I’m attempting to create a material where some text on it is always pointing up no matter what orientation the player is in. I know I can use the custom rotator node to supply a custom rotation, but I need to figure the angle to rotate it by. I’m pretty sure I can use some form of dot product to find the angle, but I would need to know what direction the texture is currently drawn at for that. If my knowledge of shaders serves me texture direction is usually dealt with at the vertex level so things like normal maps can be orientated correctly, but I’m not sure how that translates to the material editor. So is it possible to access or calculate somehow the texture direction in the material editor?
Maybe this can help Stylized Rendering Materials | Unreal Engine Documentation scroll down to Foliage Material
Close but not actually trying to create a billboard. For mine use I don’t need it to face the camera. Rather I need the texture to orient on a surface it is applied to. Basically rotate on its existing plane.
After a bit of research and experimentation I was finally able to make it work. To get the texture direction I found you can use the transform node (Tangent to World). I then fed it the constant 1,0,0 and your output is the direction the texture is pointed in world space. Then I needed the camera up axis. Once again I used the handy transform node (View to World) and fed it 0,1,0. Then simply project the camera up axis onto the surface and find the angle between this vector and the texture direction vector. Plug that into the custom rotator. complete.

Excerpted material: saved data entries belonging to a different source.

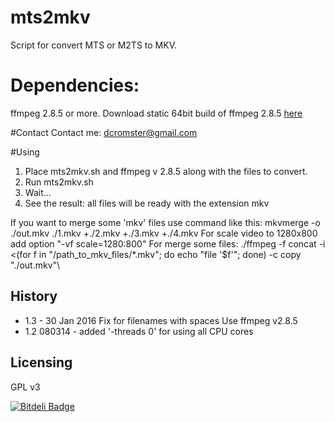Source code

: mts2mkv
=======

Script for convert MTS or M2TS to MKV.

# Dependencies:
ffmpeg 2.8.5 or more. Download static 64bit build of ffmpeg 2.8.5 [here](http://johnvansickle.com/ffmpeg/releases/ffmpeg-release-64bit-static.tar.xz)

#Contact
Contact me: dcromster@gmail.com

#Using
1. Place mts2mkv.sh and ffmpeg v 2.8.5 along with the files to convert.
2. Run mts2mkv.sh
3. Wait...
4. See the result: all files will be ready with the extension mkv

If you want to merge some 'mkv' files use command like this: mkvmerge -o ./out.mkv ./1.mkv +./2.mkv +./3.mkv +./4.mkv
For scale video to 1280x800 add option "-vf scale=1280:800"
For merge some files: ./ffmpeg -f concat -i <(for f in "/path_to_mkv_files/*.mkv"; do echo "file '$f'"; done) -c copy "./out.mkv"\

## History
* 1.3 - 30 Jan 2016
	Fix for filenames with spaces
	Use ffmpeg v2.8.5 
* 1.2 080314 - added '-threads 0' for using all CPU cores

## Licensing
GPL v3

[![Bitdeli Badge](https://d2weczhvl823v0.cloudfront.net/dcromster/mts2mkv/trend.png)](https://bitdeli.com/free "Bitdeli Badge")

Lehm, I’m not familiar with “project the camera up axis onto the surface”. Is there a specific node that you used for that? I’m not very familiar with material blueprints. Please help! Thank you.
I am guessing a dot product with the camera up axis and vertex normal. When the input vectors are normalized, Dot product returns the cosine of the angle between the vectors which you can use. In the above case he is probably doing acos(x) using a custom node which does the inverse cosine to return the angle. That said, acos is not cheap and if possible I’d try to solve it another way. Since its just for a simple vertex shader though, probably not a big deal.
Without seeing what exactly the OP is trying to do, it is hard to suggest an alternate method. But generally I’d avoid rotations if they can be avoided and instead try to recreate the position using a projection along the defined vectors.